Continuing the UO athletics theme, the July AIA-SWO chapter meeting will take place at PK Park, the new home of the resurrected Ducks baseball team. The July 14 event – a home game for the Eugene Emeralds, PK Park’s co-tenants – is our annual joint picnic with members of the Willamette Valley Chapter of the Construction Specifications Institute and the Willamette Valley Section of the American Society of Landscape Architects. I hope to see you all there. Play ball!

(1) Eugene Sandoval was ZGF’s partner in charge of design for the Jaqua Center. He is widely regarded as one of contemporary Portland’s foremost design talents.
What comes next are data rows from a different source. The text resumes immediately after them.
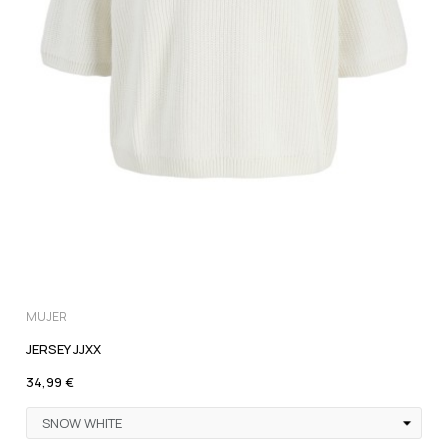
MUJER
JERSEY JJXX
34,99 €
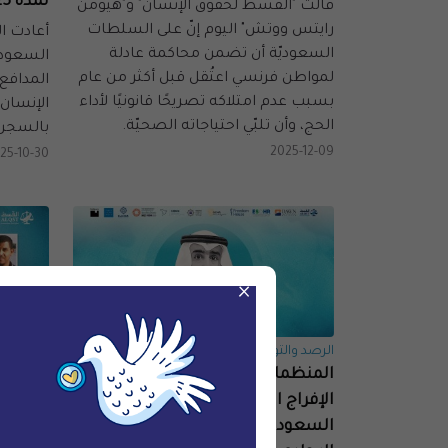
لمدة 25 سنة إضافيّة
قالت "القسط لحقوق الإنسان" و"هيومن
رايتس ووتش" اليوم إنّ على السلطات
أعادت ا
السعوديّة أن تضمن محاكمة عادلة
لمواطن فرنسي اعتُقل قبل أكثر من عام
المدافع
بسبب عدم امتلاكه تصريحًا قانونيًا لأداء
الإنسان
الحج، وأن تلبّي احتياجاته الصحيّة.
بالسجن لمدة 25 ع
2025-12-09
25-10-30
×
الرصد والتوثيق
الرصد وال
المنظمات غير الحكومية تدعو إلى
عشرة مص
الإفراج الفوري عن المدافع
السجون
السعودي عن حقوق الإنسان محمد
سنوات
(2) Further evidence of Howard Slusher’s influence upon the design: Slusher reportedly visited Apple’s flagship Fifth Avenue store in New York City and was immediately enamored of the elegantly detailed, transparent cube designed by Bohlin Cywinski Jackson. Lo and behold, ZGF subsequently drew up plans for a geometrically precise, iconic glass cube.

(3) Michael was chair of the University’s Campus Planning Committee when the project’s proponents first advanced the idea of placing the Jaqua Center where it stands today. Michael objected to the absence of effective mechanisms in the Campus Plan to govern and shape the design of the Agate Street gateway to the University at Franklin Boulevard.

(4) In addition to the Jaqua Center, Robert described several other current or recently-completed ZGF projects. These were the Indigo Tower in Portland, the Port of Portland headquarters, and The Cascade, a mixed-use development in Salt Lake City.